- Exercise prompt
Locate each line in the items below that contains the string "Rendered" and copy it out in full.
━━ Source material
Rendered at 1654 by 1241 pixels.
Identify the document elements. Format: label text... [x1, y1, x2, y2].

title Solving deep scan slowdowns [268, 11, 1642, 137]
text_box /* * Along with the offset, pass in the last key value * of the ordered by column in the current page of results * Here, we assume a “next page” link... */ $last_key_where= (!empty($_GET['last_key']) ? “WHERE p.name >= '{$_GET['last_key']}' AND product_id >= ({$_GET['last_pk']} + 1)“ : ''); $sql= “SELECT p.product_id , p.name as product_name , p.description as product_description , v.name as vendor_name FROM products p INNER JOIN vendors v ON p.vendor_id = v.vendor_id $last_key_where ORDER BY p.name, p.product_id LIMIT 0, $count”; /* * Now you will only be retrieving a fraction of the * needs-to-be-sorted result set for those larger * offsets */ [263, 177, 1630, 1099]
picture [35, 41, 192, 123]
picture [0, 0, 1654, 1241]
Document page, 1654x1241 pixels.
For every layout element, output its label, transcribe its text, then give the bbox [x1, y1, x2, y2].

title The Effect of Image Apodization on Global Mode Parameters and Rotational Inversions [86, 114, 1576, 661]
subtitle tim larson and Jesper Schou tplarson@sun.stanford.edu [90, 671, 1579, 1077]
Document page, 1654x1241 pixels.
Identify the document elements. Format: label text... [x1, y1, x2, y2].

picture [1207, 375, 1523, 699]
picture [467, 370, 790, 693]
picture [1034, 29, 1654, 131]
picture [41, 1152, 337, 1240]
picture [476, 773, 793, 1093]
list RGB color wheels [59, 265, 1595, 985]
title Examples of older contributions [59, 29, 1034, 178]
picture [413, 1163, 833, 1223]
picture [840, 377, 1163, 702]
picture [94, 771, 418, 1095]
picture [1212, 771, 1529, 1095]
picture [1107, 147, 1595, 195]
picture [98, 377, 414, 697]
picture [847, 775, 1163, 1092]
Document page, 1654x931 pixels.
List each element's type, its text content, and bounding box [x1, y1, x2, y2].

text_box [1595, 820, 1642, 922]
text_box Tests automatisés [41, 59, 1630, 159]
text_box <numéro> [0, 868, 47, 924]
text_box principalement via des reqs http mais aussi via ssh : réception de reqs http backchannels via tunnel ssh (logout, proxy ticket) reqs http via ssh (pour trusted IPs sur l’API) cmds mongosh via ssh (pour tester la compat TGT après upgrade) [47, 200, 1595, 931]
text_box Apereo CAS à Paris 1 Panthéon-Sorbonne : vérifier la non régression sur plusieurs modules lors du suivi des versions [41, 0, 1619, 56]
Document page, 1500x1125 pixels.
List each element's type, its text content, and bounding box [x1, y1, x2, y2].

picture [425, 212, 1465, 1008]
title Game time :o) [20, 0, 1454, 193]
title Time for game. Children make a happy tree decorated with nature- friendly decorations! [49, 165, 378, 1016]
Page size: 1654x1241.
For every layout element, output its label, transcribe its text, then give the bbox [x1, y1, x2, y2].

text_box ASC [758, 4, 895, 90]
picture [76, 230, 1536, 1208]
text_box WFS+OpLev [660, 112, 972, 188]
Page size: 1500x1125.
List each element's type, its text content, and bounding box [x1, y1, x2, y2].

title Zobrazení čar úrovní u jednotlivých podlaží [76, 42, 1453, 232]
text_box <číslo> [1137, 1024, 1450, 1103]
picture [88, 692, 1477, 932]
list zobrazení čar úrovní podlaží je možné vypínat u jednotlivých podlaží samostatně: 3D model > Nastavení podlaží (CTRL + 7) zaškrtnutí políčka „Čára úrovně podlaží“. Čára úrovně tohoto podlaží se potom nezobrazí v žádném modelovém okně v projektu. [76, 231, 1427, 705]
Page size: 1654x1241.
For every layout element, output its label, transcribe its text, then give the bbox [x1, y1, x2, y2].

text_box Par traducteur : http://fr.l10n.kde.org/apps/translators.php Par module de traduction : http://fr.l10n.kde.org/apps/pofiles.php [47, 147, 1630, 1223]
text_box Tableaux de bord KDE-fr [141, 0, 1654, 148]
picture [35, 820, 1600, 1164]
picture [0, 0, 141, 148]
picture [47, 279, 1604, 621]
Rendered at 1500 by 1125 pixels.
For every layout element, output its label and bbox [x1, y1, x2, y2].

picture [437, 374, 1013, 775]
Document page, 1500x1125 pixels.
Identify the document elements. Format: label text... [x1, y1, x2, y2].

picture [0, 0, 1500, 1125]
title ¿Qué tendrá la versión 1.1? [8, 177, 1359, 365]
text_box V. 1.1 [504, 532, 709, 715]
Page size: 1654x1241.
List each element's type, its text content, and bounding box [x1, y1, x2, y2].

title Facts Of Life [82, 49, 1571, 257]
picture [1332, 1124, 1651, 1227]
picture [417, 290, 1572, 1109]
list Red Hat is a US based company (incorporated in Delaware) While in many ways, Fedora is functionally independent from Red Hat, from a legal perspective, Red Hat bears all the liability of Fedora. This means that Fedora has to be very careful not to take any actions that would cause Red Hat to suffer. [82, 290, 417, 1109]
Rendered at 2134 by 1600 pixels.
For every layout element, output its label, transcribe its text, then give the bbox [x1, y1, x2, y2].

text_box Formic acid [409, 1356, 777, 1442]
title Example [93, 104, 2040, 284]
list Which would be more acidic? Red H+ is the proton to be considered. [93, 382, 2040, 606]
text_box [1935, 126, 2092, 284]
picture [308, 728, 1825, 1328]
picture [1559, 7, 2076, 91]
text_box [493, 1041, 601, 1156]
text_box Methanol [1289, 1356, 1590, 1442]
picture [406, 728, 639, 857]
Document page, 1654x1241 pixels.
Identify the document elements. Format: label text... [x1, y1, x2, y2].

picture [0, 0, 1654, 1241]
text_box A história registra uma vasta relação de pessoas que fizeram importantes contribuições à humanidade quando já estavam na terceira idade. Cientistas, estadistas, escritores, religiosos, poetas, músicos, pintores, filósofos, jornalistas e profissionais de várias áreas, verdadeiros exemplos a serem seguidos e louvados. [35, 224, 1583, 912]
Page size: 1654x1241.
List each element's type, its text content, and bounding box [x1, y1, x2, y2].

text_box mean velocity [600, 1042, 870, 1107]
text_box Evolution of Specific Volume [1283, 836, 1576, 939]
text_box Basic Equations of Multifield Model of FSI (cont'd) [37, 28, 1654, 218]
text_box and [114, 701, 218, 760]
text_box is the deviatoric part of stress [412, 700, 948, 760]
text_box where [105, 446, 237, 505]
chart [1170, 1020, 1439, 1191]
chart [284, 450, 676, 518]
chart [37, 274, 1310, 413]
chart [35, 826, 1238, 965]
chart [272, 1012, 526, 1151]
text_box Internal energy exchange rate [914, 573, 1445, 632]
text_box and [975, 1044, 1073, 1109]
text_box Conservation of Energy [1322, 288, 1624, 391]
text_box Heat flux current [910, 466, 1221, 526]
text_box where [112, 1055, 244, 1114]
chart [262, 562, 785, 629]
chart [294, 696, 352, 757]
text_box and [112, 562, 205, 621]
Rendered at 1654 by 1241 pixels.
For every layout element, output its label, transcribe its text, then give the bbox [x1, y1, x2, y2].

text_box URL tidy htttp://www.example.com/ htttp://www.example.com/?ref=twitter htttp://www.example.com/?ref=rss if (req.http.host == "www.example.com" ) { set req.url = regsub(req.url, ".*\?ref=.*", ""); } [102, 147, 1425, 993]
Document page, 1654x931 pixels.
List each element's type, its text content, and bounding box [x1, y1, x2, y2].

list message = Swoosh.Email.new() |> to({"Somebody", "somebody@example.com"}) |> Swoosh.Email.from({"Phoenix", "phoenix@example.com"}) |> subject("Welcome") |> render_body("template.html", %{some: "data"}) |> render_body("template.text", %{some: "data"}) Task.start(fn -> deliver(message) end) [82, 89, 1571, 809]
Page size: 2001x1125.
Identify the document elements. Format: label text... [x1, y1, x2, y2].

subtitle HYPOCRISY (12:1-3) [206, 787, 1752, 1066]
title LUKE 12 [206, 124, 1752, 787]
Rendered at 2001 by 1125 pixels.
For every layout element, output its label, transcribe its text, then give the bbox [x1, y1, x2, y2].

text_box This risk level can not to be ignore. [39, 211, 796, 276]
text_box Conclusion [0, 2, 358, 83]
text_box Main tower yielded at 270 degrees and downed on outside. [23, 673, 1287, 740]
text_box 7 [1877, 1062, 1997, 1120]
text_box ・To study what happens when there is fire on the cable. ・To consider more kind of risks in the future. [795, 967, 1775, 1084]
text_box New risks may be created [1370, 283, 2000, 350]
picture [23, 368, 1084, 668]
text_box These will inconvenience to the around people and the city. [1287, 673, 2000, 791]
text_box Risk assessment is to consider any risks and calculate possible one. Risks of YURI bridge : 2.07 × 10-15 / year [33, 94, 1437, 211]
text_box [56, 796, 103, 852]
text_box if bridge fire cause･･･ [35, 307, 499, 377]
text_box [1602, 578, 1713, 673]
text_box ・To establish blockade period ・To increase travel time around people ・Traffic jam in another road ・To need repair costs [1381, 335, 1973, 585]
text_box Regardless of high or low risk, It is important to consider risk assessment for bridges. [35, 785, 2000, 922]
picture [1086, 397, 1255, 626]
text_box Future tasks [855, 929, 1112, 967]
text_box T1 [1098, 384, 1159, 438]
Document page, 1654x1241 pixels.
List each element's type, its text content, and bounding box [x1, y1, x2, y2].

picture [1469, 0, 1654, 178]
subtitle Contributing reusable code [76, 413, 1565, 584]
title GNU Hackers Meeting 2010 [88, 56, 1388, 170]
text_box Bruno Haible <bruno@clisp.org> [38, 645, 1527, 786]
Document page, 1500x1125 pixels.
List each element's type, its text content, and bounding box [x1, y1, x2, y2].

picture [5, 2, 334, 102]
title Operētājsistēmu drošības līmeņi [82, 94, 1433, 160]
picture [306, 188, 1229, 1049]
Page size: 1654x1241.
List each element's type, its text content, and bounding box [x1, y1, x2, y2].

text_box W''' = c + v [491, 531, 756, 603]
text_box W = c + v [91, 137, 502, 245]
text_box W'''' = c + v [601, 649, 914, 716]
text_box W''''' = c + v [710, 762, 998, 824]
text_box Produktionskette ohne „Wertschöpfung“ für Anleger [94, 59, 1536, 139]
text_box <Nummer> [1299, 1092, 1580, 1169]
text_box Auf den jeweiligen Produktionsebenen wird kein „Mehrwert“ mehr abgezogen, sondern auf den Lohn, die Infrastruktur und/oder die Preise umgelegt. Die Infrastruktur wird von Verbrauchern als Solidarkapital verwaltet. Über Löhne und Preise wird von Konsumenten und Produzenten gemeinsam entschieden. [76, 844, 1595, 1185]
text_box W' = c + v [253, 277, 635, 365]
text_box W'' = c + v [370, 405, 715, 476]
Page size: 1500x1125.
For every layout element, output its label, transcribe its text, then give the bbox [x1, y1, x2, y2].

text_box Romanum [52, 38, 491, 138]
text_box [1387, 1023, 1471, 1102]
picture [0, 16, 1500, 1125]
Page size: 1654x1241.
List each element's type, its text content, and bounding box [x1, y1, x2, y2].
━━━━
- Exercise answer
Rendered at 1654 by 1241 pixels.
Rendered at 1500 by 1125 pixels.
Rendered at 2134 by 1600 pixels.
Rendered at 1654 by 1241 pixels.
Rendered at 2001 by 1125 pixels.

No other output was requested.